Experimental Prints from Baker Lake
Ever since Baker Lake’s print shop was forced to suspend operations in 1990 for financial reasons, many in the Inuit art world have hoped for printmaking’s successful return to the community. While such a return has still not happened, the most promising attempt was made in the mid 90s. The Nunavut Arctic College Drawing and Printing Program brought together experienced and inexperienced artists for a period of two years. The program’s purpose was to expose the artists to new and less costly printing techniques including reductive woodblock, engraving and chine collé.

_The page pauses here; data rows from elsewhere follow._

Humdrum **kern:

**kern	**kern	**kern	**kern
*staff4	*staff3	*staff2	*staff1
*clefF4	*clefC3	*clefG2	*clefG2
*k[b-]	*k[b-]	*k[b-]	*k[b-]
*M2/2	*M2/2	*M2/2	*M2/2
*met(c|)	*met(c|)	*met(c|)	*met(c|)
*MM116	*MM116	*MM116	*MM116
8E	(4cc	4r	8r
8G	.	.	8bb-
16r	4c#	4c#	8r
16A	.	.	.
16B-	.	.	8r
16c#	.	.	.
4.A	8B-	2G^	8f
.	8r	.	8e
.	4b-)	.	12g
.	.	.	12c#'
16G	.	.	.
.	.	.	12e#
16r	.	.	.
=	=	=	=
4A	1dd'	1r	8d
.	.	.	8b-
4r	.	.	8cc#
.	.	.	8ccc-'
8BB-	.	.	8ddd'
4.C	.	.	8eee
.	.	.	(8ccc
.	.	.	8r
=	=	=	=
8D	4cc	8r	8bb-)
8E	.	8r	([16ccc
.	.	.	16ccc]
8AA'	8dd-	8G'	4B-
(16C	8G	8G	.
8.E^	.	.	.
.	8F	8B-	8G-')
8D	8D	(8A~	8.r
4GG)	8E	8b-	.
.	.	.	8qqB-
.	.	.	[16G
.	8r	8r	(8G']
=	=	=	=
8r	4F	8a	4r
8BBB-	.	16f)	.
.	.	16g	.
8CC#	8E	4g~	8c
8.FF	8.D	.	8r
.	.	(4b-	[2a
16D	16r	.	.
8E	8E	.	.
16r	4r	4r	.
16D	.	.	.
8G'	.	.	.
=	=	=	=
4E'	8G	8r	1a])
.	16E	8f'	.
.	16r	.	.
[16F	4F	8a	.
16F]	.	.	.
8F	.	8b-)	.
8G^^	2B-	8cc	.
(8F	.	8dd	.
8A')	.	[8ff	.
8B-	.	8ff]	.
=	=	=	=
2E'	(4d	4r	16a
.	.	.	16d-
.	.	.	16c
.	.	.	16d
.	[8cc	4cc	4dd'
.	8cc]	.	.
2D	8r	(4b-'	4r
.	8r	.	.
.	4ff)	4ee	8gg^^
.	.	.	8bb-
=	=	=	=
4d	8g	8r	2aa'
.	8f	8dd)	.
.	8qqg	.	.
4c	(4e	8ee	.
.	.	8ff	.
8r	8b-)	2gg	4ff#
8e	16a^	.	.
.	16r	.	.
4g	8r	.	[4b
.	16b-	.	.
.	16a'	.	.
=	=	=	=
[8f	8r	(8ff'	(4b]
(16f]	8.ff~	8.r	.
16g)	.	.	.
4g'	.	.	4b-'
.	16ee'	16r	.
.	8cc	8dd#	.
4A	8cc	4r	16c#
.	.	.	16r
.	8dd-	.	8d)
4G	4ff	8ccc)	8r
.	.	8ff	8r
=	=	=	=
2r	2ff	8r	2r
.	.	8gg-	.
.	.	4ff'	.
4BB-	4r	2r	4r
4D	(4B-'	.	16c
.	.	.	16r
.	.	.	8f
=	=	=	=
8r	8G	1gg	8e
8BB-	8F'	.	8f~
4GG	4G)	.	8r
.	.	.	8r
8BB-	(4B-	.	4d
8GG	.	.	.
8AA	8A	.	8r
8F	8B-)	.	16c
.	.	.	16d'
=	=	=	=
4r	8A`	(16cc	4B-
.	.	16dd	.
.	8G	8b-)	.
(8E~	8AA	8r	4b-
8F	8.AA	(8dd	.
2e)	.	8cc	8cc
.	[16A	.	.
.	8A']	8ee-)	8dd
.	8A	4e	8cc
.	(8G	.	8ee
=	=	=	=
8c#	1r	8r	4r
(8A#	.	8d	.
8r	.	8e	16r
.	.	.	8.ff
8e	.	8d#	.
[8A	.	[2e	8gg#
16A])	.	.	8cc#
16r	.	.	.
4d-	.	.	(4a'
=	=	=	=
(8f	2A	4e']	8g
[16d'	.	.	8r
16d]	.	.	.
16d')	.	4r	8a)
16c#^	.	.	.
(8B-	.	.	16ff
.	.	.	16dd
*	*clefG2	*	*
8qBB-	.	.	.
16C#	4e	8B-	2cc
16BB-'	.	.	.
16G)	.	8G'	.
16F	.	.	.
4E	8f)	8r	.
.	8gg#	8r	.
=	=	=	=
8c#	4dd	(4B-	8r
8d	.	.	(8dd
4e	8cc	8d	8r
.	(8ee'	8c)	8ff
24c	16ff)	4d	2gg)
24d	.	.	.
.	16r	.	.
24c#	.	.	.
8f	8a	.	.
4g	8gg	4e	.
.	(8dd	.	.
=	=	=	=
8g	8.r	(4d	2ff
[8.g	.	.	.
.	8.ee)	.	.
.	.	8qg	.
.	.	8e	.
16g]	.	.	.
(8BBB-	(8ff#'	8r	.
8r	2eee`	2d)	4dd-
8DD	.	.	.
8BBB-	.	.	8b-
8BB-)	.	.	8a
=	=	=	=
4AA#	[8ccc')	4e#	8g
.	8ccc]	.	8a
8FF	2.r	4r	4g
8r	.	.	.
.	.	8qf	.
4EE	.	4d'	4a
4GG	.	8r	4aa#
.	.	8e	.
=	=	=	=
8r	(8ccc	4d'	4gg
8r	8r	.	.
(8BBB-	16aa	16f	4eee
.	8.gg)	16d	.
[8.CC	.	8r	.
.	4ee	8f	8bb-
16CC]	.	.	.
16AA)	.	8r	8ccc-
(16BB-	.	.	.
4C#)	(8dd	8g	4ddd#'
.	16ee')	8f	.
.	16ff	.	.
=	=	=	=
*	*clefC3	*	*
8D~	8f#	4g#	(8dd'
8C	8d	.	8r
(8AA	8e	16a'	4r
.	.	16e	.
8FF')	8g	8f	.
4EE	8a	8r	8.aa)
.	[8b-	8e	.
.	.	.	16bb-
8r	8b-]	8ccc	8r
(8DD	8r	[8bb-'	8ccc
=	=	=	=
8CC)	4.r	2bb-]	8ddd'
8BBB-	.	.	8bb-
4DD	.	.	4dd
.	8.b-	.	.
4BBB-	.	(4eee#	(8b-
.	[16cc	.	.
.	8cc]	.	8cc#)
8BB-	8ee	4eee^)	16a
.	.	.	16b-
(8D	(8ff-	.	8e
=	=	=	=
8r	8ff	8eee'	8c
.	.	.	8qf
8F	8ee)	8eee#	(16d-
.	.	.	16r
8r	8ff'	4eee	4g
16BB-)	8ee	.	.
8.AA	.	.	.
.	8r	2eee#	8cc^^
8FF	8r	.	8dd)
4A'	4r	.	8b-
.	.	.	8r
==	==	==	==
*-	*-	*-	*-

Veteran two-dimensional artists such as Janet Kigusiuq and Victoria Mamnguqsualak express their familiar imagery of shamans and Inuit legends in ways that are often startling. Artists new to drawing and printmaking such as Nancy Sevoga and Tony Anguhadluq (adopted son of legendary artist Luke Anguhadluq) have emerged as highly unique creators of more idiosyncratic imagery.
As this modestly sized exhibition of 38 works will demonstrate, the results of these technical experiments were often surprising and fresh—and full of promise for the future. Many of the images were printed in small editions of five or six, and only a few have ever been shown in the South before. The exhibition will be of interest to anyone concerned about the future of Inuit printmaking.